Exercise requirements -> Update the material below by replacing each "Vacation rentals" with "Holiday homes", and keep every other line unchanged.

*** Exercise data Section Begins ***

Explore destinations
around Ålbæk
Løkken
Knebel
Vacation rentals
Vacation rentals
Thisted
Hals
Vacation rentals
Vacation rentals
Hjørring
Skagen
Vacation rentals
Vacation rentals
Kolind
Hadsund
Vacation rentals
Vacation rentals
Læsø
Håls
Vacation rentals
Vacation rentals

*** Exercise data Section Ends ***

Reply ->
Explore destinations
around Ålbæk
Løkken
Knebel
Holiday homes
Holiday homes
Thisted
Hals
Holiday homes
Holiday homes
Hjørring
Skagen
Holiday homes
Holiday homes
Kolind
Hadsund
Holiday homes
Holiday homes
Læsø
Håls
Holiday homes
Holiday homes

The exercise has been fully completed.